図7は、各投入部331~334によるい草の投入パターンの一例である。
図7に示された「左前」は、左前投入部331から1本のい草を織機本体31に投入することを意味し、「右前」は、右前投入部333から1本のい草を織機本体31に投入することを意味する。同様に、「左後」は、左後投入部332から1本のい草を織機本体31に投入することを意味し、「右後」は、右後投入部334から1本のい草を織機本体31に投入することを意味する。そして、「所定回数」は、上述した投入部311~334によるい草の投入を予め設定された回数繰り返すことを意味する。
【0023】
この場合、
図7のNo.1が選択されると、畳表織機30は、ステップS11を所定回数繰り返し、その後、ステップS12を所定回数繰り返し、その後、ステップS13を所定回数繰り返し、その後、ステップS14を所定回数繰り返す。そして、再びステップS11へ処理を戻す。同様に、No.2が選択された場合は、ステップS21~S24を繰り返し、No.3が選択された場合は、ステップS31~S34を繰り返す。これにより、例えば
図1~
図4に示したような、天然い草11と工業い草21とが混在した様々な模様を備える畳表、つまり天然い草の畳目10と工業い草の畳目20との両方を同時に備える畳表を製造することができる。
【0024】
以上説明した実施形態によれば、例示した畳表1~4は、天然い草11を織って形成された天然い草の畳目10と、工業い草21を織って形成された工業い草の畳目20と、を備えている。これによれば、天然い草11を使用することで天然い草11の有害物質の吸着機能や調湿機能を発揮し、更には独自の良い香りや手触りを備えつつ、工業い草21に比べて高価な天然い草11の使用量を低減することができる。その結果、天然い草11の特性により住空間の快適性の向上に寄与し、かつ安価な畳表を提供することができる。
+ + + + + + +
演習の課題 ▸
**1.** 上の畳表に関する文章から、「図7に示された「左前」は、左」という語句を含む箇所で始まり「畳表を提供することができる。」で終わる部分を、一字も変えずに抜き出してください。
**2.** 上の畳表に関する文章を、最後の文の後から書き継いでください。
+ + + + + + +
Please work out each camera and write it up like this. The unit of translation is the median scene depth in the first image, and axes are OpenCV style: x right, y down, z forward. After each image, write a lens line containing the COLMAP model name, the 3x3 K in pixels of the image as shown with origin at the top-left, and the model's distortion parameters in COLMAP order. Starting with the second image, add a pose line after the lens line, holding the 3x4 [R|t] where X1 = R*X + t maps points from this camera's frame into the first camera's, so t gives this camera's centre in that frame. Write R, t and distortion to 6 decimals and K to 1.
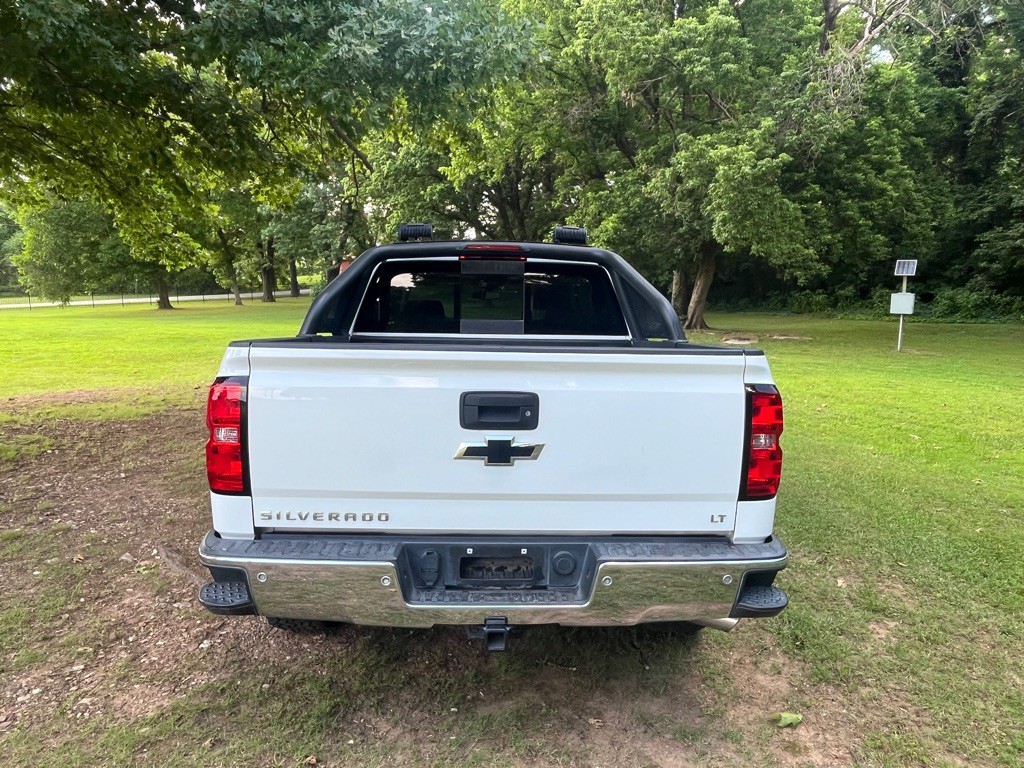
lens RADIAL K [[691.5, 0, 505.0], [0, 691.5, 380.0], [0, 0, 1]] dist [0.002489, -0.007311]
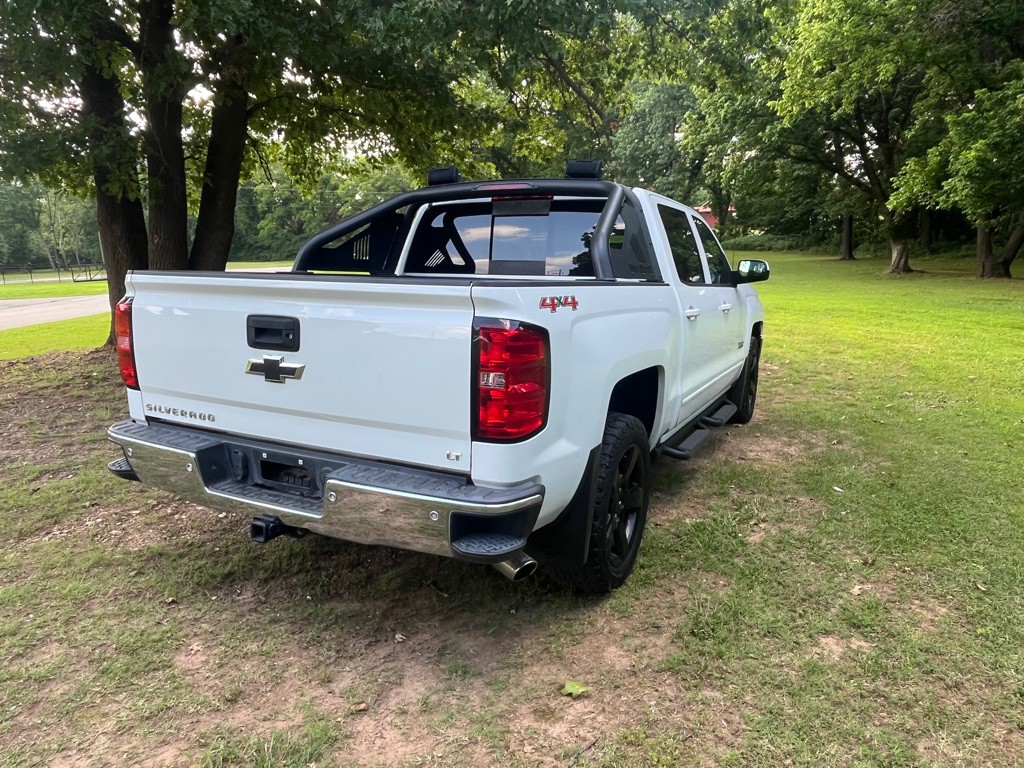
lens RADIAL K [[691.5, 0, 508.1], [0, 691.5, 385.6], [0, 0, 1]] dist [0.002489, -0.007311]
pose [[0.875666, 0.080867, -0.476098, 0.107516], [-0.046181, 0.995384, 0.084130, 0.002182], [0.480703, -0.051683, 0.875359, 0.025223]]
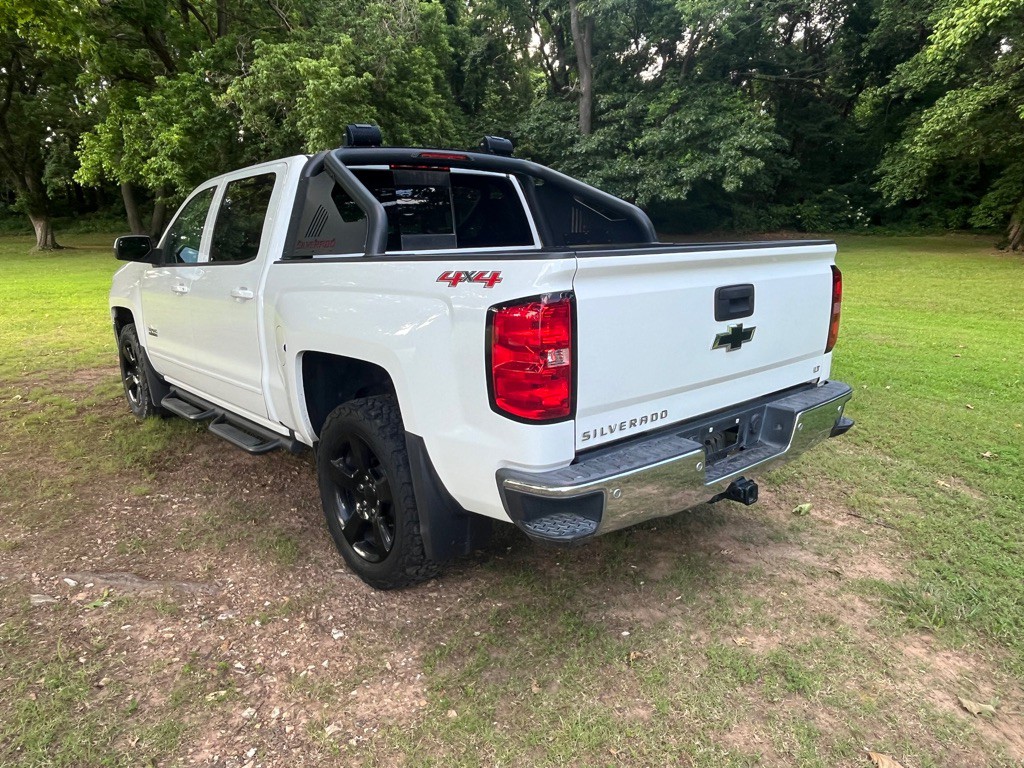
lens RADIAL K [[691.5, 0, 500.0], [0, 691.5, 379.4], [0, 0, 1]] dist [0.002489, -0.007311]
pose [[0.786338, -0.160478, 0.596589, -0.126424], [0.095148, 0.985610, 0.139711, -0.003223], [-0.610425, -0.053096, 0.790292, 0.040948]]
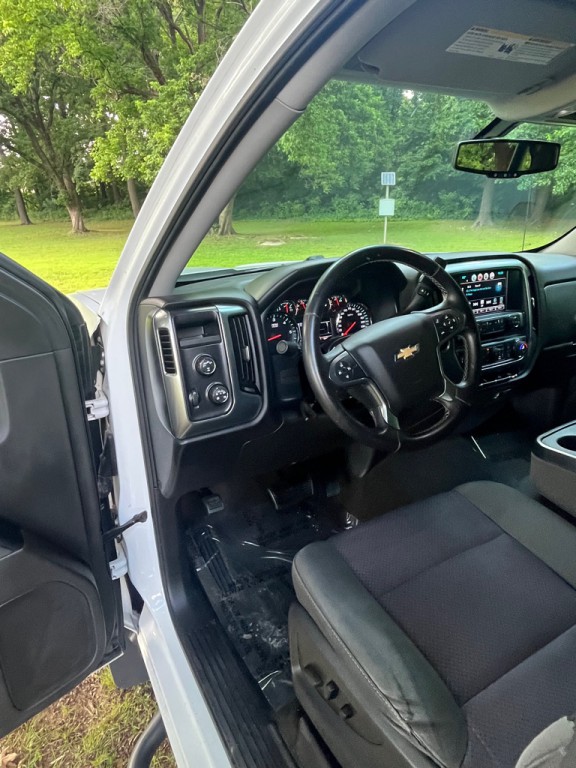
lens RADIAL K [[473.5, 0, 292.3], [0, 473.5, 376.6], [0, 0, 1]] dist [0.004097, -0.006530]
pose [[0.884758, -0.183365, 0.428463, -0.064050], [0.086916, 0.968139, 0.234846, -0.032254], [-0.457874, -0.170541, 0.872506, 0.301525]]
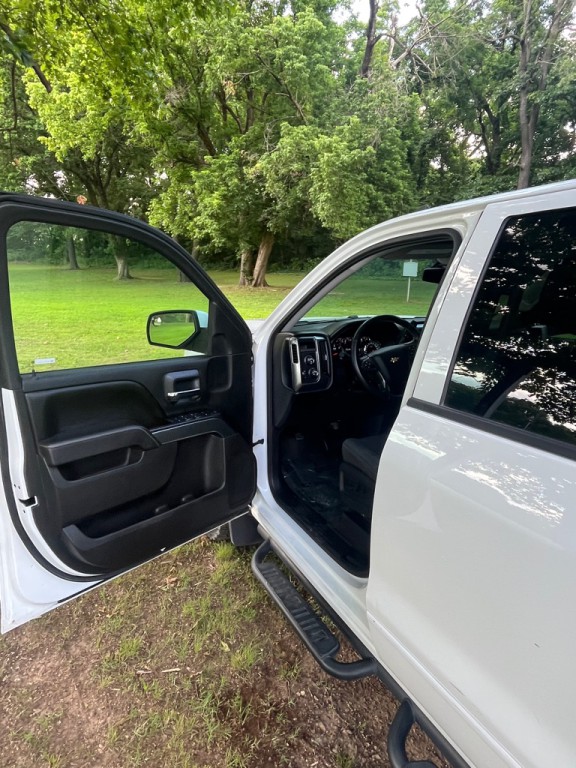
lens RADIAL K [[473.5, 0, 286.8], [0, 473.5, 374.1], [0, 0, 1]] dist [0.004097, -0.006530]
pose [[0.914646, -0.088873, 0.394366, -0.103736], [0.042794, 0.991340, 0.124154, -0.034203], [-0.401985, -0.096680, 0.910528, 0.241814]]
+ + + + + + +
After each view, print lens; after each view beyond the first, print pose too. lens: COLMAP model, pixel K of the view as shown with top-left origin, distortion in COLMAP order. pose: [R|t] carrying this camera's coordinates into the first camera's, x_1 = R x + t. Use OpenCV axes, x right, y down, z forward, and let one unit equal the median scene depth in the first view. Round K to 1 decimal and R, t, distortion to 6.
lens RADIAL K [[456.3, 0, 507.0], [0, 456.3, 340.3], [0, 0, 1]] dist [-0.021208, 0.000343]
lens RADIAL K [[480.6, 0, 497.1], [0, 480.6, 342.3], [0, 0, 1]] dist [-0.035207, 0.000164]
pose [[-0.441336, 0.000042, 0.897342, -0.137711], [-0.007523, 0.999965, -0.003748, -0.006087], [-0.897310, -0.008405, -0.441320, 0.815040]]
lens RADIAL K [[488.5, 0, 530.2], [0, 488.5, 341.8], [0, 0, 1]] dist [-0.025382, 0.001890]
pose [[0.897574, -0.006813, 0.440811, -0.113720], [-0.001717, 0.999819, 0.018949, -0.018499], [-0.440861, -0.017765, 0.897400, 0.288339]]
+ + + + + + +
演習の結果 ▸
**1.**
図7に示された「左前」は、左前投入部331から1本のい草を織機本体31に投入することを意味し、「右前」は、右前投入部333から1本のい草を織機本体31に投入することを意味する。同様に、「左後」は、左後投入部332から1本のい草を織機本体31に投入することを意味し、「右後」は、右後投入部334から1本のい草を織機本体31に投入することを意味する。そして、「所定回数」は、上述した投入部311~334によるい草の投入を予め設定された回数繰り返すことを意味する。
【0023】
この場合、
図7のNo.1が選択されると、畳表織機30は、ステップS11を所定回数繰り返し、その後、ステップS12を所定回数繰り返し、その後、ステップS13を所定回数繰り返し、その後、ステップS14を所定回数繰り返す。そして、再びステップS11へ処理を戻す。同様に、No.2が選択された場合は、ステップS21~S24を繰り返し、No.3が選択された場合は、ステップS31~S34を繰り返す。これにより、例えば
図1~
図4に示したような、天然い草11と工業い草21とが混在した様々な模様を備える畳表、つまり天然い草の畳目10と工業い草の畳目20との両方を同時に備える畳表を製造することができる。
【0024】
以上説明した実施形態によれば、例示した畳表1~4は、天然い草11を織って形成された天然い草の畳目10と、工業い草21を織って形成された工業い草の畳目20と、を備えている。これによれば、天然い草11を使用することで天然い草11の有害物質の吸着機能や調湿機能を発揮し、更には独自の良い香りや手触りを備えつつ、工業い草21に比べて高価な天然い草11の使用量を低減することができる。その結果、天然い草11の特性により住空間の快適性の向上に寄与し、かつ安価な畳表を提供することができる。

**2.**
【0025】
また、天然い草11の本数の割合は、天然い草11と工業い草21との総量、つまり1枚の畳表に使用されるい草の総本数の25%~75%の範囲内に設定されている。これによれば、天然い草11の割合を増やした場合には、価格を押さえつつ天然い草11の機能をより目立たせて高品質感や高級感を出すことができる。また、工業い草21の割合を増やした場合には、天然い草11の特性を発揮しつつ、より安価することができる。このように、天然い草11と工業い草21との割合を上記したものとすることで、品質と価格を消費者のニーズに合わせて適切に調整することができる。
【0026】
また、工業い草21は、天然い草11よりも剛性が弱く設定されている。これによれば、ユーザが畳表を触った際に、ユーザに対して、工業い草21の手触りよりも天然い草11の手触りの方をより強く感じさせることができる。その結果、手触りをより向上させることができる。
【0027】
工業い草21は、工業い草21の直径が天然い草11の直径よりも小さい値に設定されていることにより天然い草11よりも剛性が弱く設定されている。この場合、工業い草21は、和紙を撚り合わせるなどして工業的手法により製造されているため、直径を比較的調整し易い。したがって、これによれば、天然い草11と工業い草21との剛性の関係をより簡単に調整することができる。
【0028】
また、工業い草21の直径は、天然い草11の直径の60%~90%の範囲内に設定されている。これによれば、工業い草21の適切な剛性を維持して畳表が過剰に弱くなってしまうことを防ぐことができる。その結果、天然い草11の手触りをより感じさせ易くしつつ、耐久性に優れる畳表を提供することができる。
【0029】
天然い草11は、撥水撥油加工が施されたものである。これによれば、工業い草21だけでなく天然い草11についても撥水撥油加工を施すことで、天然い草11と工業い草21とを混在させた畳表においても、全て工業い草21で構成された畳表と同等程度の撥水撥油作用を奏することができる。その結果、天然い草11を用いた畳表であるにもかかわらず、従来の天然い草では実現できなかった撥水撥油性を有する畳表を実現することができる。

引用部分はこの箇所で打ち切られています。